Hacker News new | ask | show | jobs
by jacksondeane 5281 days ago
If I am reading this correctly, you want to maintain multiple versions of the same blog post, correct? This isn't really 'version control' (git, svn, etc...) in the traditional sense .

At a high level, you could just keep a record of every version of every blog post, then separately maintain which entry is most current, or active, or whatever metric you want to display/query. This will let you maintain all versions of the blog post and you can run diffs on different versions, revert to older versions and branch from any version.

1 comments

I'm curious - has anyone here had experience doing this with a few million rows of data? Even a few revisions each means the table would grow rapidly.
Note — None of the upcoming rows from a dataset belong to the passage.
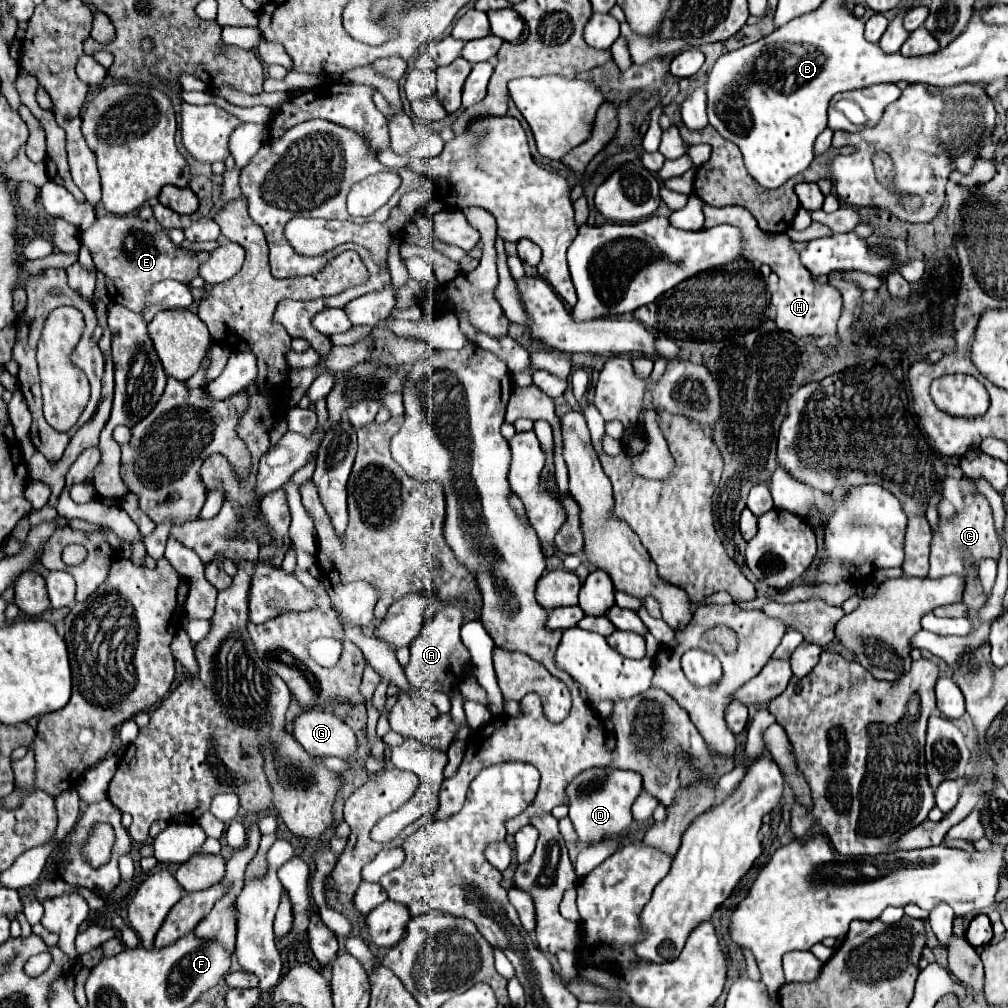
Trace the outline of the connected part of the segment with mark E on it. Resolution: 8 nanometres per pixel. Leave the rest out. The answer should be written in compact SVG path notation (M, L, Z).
M106 214L102 218L96 218L94 224L80 234L80 242L90 250L96 268L106 276L110 292L108 298L134 312L142 310L150 286L166 278L188 284L194 276L198 276L198 266L208 260L208 252L192 252L176 246L156 218L142 220L136 214L132 216Z

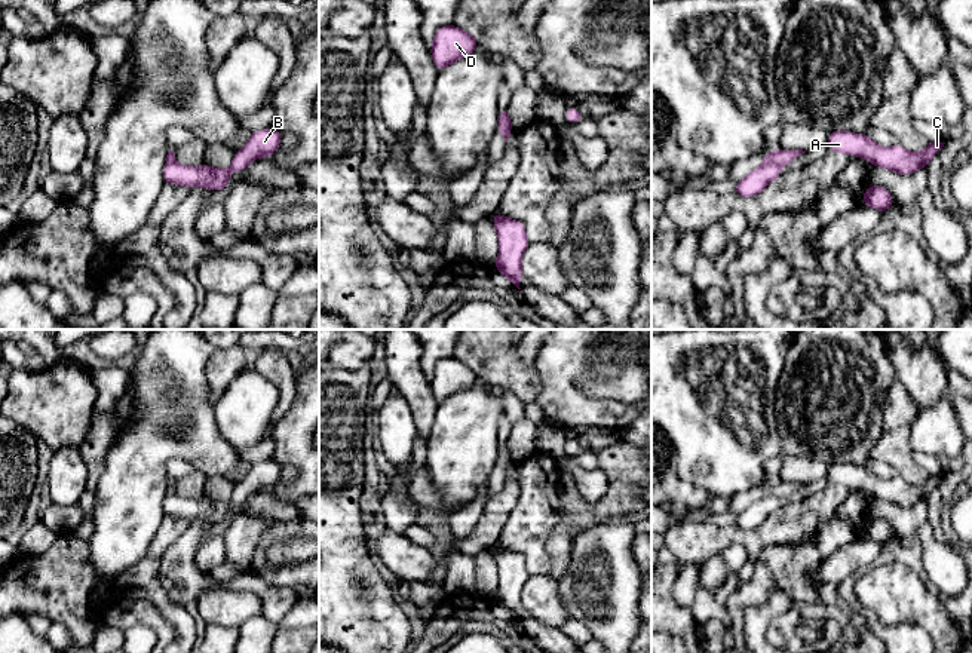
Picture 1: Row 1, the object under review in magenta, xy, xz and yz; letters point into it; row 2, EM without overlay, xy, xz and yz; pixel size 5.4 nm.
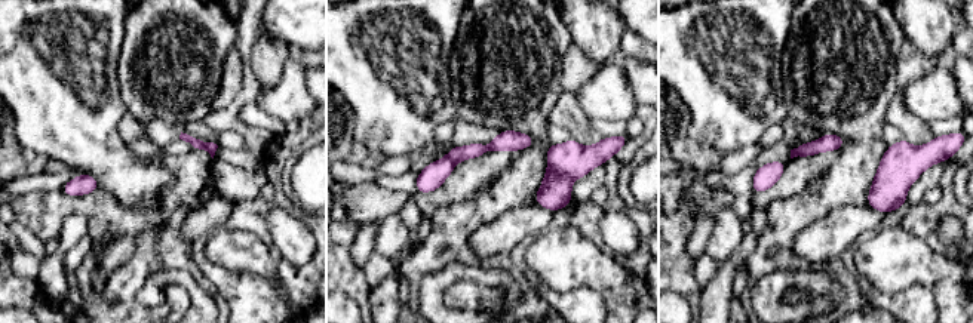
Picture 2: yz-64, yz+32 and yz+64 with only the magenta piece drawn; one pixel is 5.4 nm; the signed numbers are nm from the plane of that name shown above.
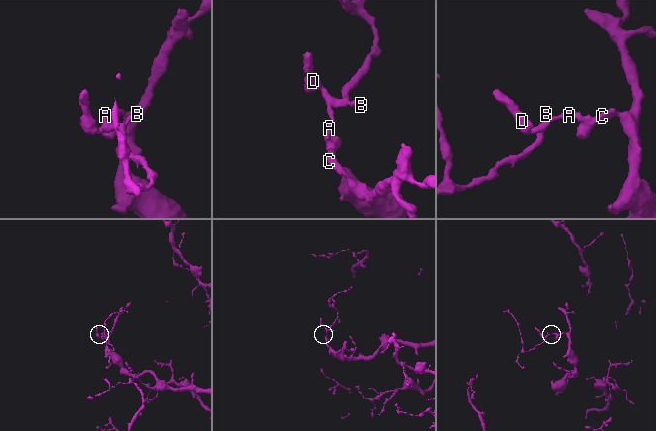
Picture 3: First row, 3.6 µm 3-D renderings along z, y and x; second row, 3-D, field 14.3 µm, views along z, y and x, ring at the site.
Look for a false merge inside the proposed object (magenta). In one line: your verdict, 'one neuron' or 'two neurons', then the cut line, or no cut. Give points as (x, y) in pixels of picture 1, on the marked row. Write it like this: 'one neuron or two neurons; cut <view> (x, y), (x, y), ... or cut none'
two neurons; cut yz (764, 159), (781, 166)

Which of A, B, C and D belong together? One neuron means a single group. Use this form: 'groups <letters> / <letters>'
groups A C / B D

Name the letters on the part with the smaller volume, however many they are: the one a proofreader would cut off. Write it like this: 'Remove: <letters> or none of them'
Remove: B, D

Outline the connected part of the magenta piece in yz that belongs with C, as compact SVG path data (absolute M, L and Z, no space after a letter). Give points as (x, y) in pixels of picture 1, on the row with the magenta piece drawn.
M833 131L825 147L834 153L861 156L871 166L886 168L901 175L910 175L920 168L926 168L929 160L939 153L945 142L929 142L919 151L910 153L899 142L883 148L879 147L870 135L859 135L847 131Z

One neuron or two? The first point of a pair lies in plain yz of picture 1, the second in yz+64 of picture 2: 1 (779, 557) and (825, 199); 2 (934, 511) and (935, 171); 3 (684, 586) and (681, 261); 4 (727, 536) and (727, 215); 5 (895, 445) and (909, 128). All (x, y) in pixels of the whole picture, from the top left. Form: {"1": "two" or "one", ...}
{"1": "one", "2": "two", "3": "two", "4": "two", "5": "one"}

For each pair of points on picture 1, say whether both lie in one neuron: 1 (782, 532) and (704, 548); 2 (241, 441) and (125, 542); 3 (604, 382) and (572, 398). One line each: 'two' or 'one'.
1: one
2: two
3: two

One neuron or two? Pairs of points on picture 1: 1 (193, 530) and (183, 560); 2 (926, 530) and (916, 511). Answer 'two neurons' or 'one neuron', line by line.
1: one neuron
2: two neurons

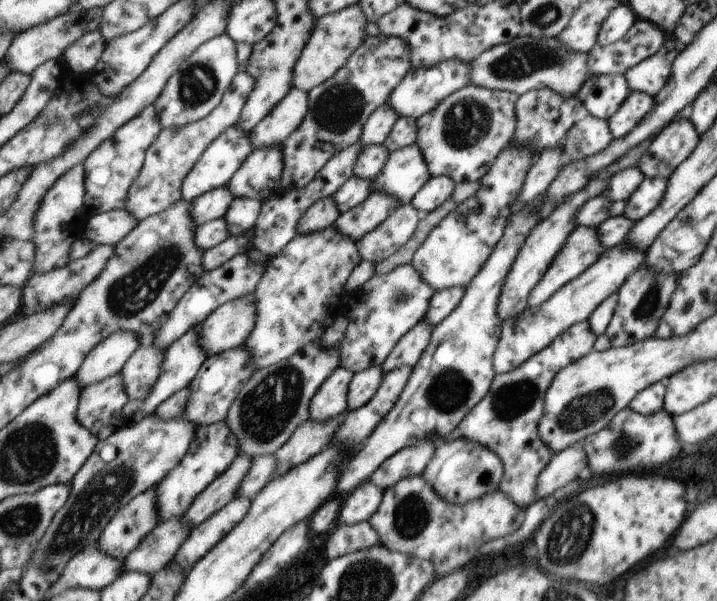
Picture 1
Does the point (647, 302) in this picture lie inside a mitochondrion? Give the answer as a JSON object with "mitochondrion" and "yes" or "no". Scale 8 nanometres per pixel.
{"mitochondrion":"yes"}

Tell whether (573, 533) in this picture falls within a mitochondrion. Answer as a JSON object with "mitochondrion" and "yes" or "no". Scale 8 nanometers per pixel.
{"mitochondrion":"yes"}

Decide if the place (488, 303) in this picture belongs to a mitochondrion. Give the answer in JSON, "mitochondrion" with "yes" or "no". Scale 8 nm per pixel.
{"mitochondrion":"no"}

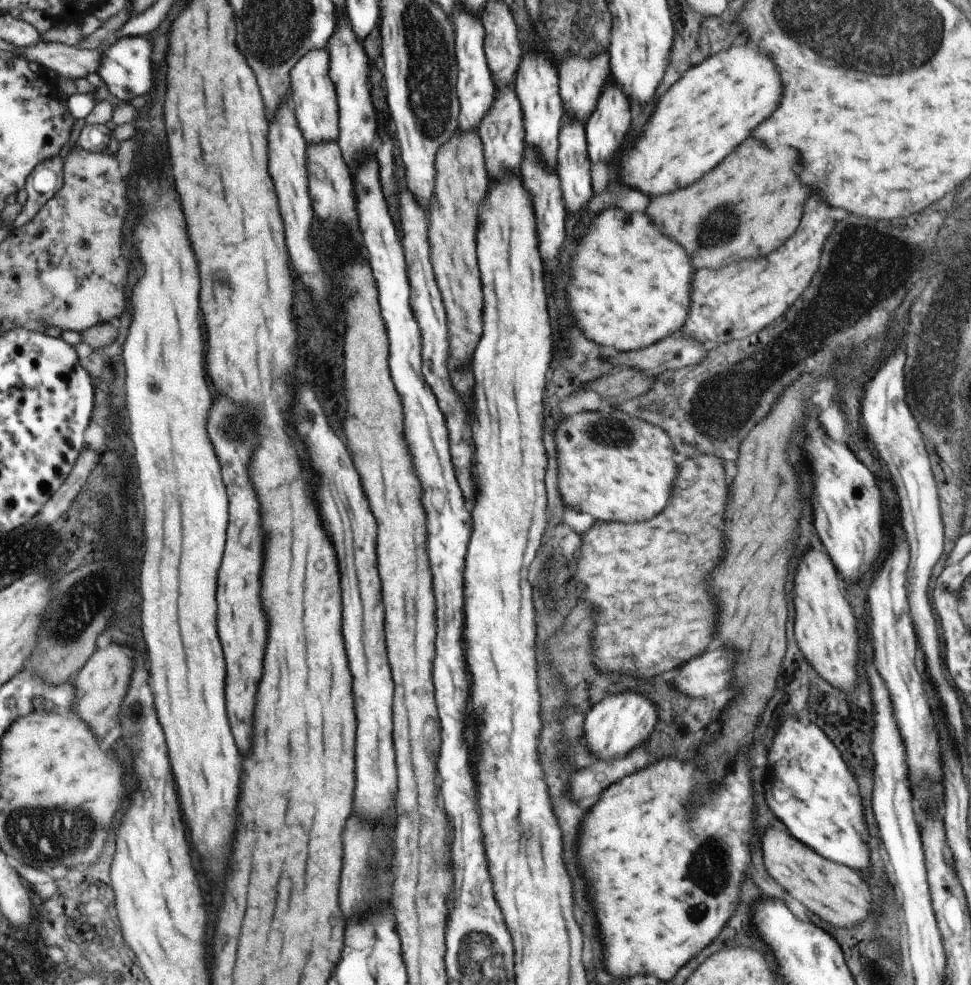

You'd also (probably) need three operations for each insert:

1. Insert the new row

2. Find the previous row

3. Set previous row to `active`=0

Are there performance tricks to keep this reasonable? I'd also wonder how to modify the table itself (dropping/adding columns) when there would potentially be selects + inserts + updates running 100% of the time - but I realize that's borderline out of scope of the OP's question.

Not sure about the other questions but in regards to changing the actual table structure. If you're dropping columns you'd first make the changes to your code base so that it no longer relies on those columns. If you have long running queries you'd just have to wait till the old ones using those columns are finished and then you could change the DB. And you'd do it in just the opposite order when you wanted to add a column.